What to work on:
1. Answer these questions about the forum thread on finding a 1-inch board. Mark each answer with its letter.
(a) At which store was maxdad118 unable to find a board 1" thick x 4"?
(b) What does slownsteady say to look for if a real 1" is needed?
(c) About how much length does maxdad118 say is needed?
2. In the forum thread on finding a 1-inch board, update the passage from "When you see" up to and including "still be milled." by putting "planed" in place of "milled".
3. Translate this sentence from the forum thread on finding a 1-inch board into Spanish: "Any local REAL lumber yard will have what you need, or for that matter any cabinet shop will have the material and be able to mill it for you."

I have done it with ceder shingles, but it does mess with the floor molding as you get away from that area.
I would have put one board across the ends of the floor boards. I have seen tapered transition, but the floor has to be left short for it to go in.


----------



## maxdad118

I was unable to find a board 1" thick x 4" at Home Depot...what is everybody's thought on laminating and screwing 2 pieces together to get the desired thickness?


----------



## slownsteady

can't find a 1x4????? try again or someplace else. If you need a real 1" look for 5/4x4


----------



## nealtw

Or 4/4 rough.
http://www.peacocklumber.ca/pricing-rough-hardwood-lumber


----------



## Snoonyb

maxdad118 said:


> I was unable to find a board 1" thick x 4" at Home Depot...what is everybody's thought on laminating and screwing 2 pieces together to get the desired thickness?



Any local REAL lumber yard will have what you need, or for that matter any cabinet shop will have the material and be able to mill it for you.

When you see "5/4x4 & 4/4" referred too, they are speaking of material which is 5 quarters and 4 quarters material, which translates into 1-1/4" and 1" thick material, which must still be milled.


----------



## maxdad118

Got it, yeah that's what I figured. I think I'll check a woodworking shop or cabinet shop due to the fact I only need about 3' or so.


----------

Provided data:
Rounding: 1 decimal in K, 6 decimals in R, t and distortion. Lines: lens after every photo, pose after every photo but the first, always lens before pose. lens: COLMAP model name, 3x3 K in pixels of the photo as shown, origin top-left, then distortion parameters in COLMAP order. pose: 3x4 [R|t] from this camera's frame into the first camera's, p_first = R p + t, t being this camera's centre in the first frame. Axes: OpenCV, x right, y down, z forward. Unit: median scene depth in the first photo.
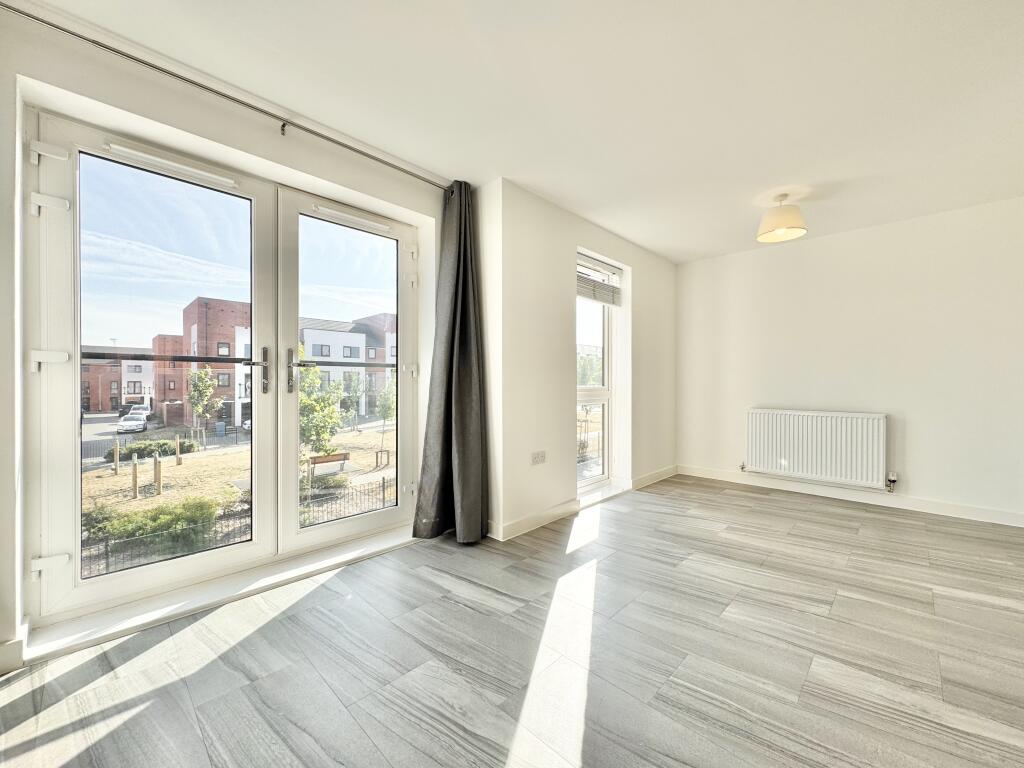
lens RADIAL K [[409.3, 0, 512.0], [0, 409.3, 384.0], [0, 0, 1]] dist [0.002244, 0.000380]
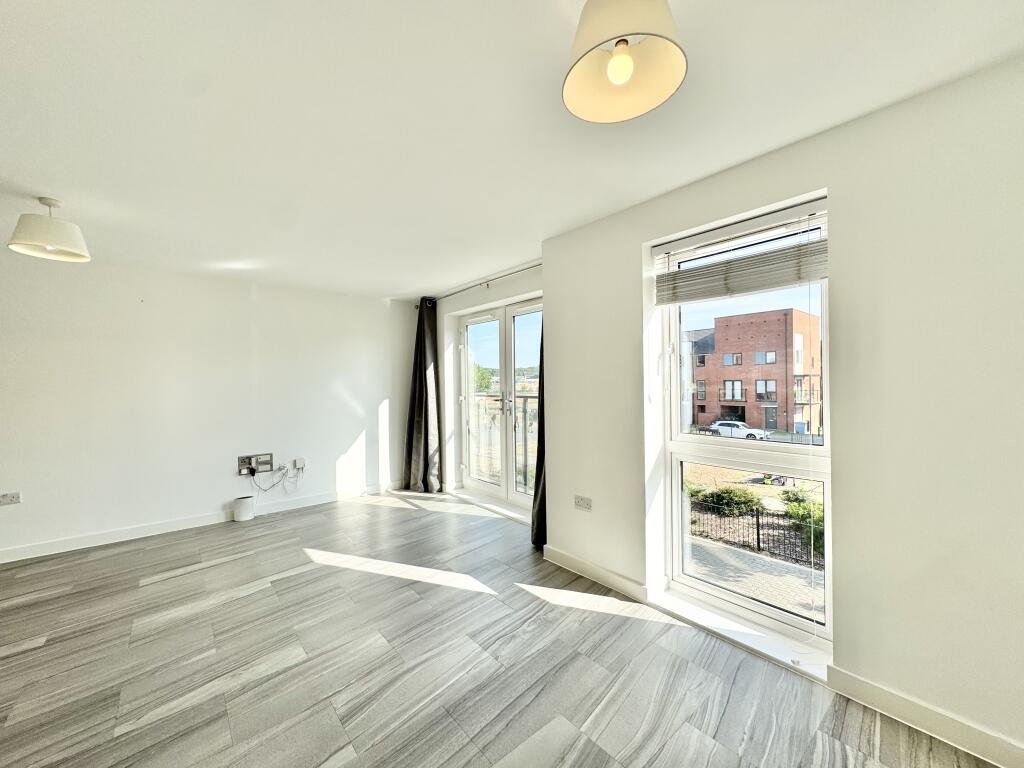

Results in order:
1.
(a) Home Depot
(b) 5/4x4
(c) About 3'

2.
When you see "5/4x4 & 4/4" referred too, they are speaking of material which is 5 quarters and 4 quarters material, which translates into 1-1/4" and 1" thick material, which must still be planed.

3. Cualquier maderería local DE VERDAD tendrá lo que necesitas, o, de hecho, cualquier taller de gabinetes tendrá el material y podrá cepillarlo por ti.